Lead Review
- Book: A Yellow House
- Location: Singapore
- Author: Karien Van Ditzhuijzen
Singapore: “Everything was clean and organised. Not a blade of grass was out of place. Lakes in Singapore were ponds, filled with water we had to drink and were not allowed to play in. The only thing towering above the land were the stacks and stacks of apartment blocks and high-rise condos..”
This is a story told through the eyes of 10 year old Maya, who lives with her parents and baby sister in a condo in the city. A new domestic worker – often derogatorily titled maid – appears in their lives, Merpati, or Aunty M, from Java. Maya is witness to the lives of some of the domestic workers whose lives are blighted by abuse in this glittering city – and everywhere in the world where one group of people pays a pittance to have a servant on hand. It is both a fascinating novel and shocking and sobering, that maltreatment of peoples occurs right under the noses of ordinary people. Just think of the teams of Eastern Europeans who often work at car wash outlets across the UK, how many of us have considered their circumstances! Unless you have an employer who cares and treats others with respect, then this will continue to happen.

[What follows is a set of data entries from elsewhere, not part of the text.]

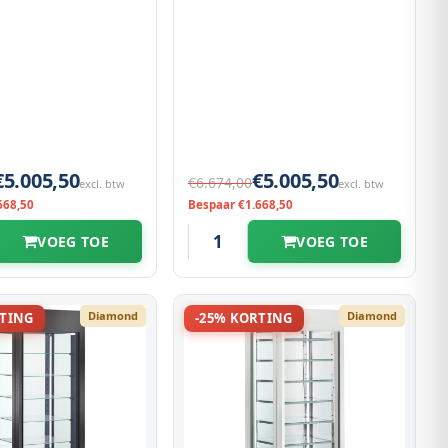
€5.005,50
€5.005,50
€6.674,00
excl. btw
excl. btw
668,50
Bespaar €1.668,50
VOEG TOE
VOEG TOE
Diamond
Diamond
RTING
-25% KORTING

Aunty M becomes involved in an organisation trying to address the abuse of migrant workers and some of the stories, as seen through Maya’s young eyes are truly concerning. Servants are being starved, have their hair shorn (because the ma’am of the house doesn’t want competition), beaten, and given hours of work that mean little sleep and often no time off. These are stories, REAL stories of exploitation and humiliation.
Maya herself is growing up in a family where achievement and work are of paramount importance and thus her mother struggles to find enough time to balance work and motherhood. Maya is also struggling with bullying at her international school (exacerbated by an unfortunate cockroach incident which becomes the animal by which she is defined) and thus she finds refuge amongst Aunty M’s disparate group of friends, trying to help out and advise.
The style of writing is quite compelling, a coming-of-age story that leads the reader into the twilight world of servitude and abuse in the 21st Century, in one of the most prosperous nations in the world. It is beautifully told through the eyes of a young girl whose growing awareness of inequality and injustice in the world feels raw and heart felt.
The Yellow House of the title is the dream building Merpati would like to build in her home country, when she has saved sufficient money.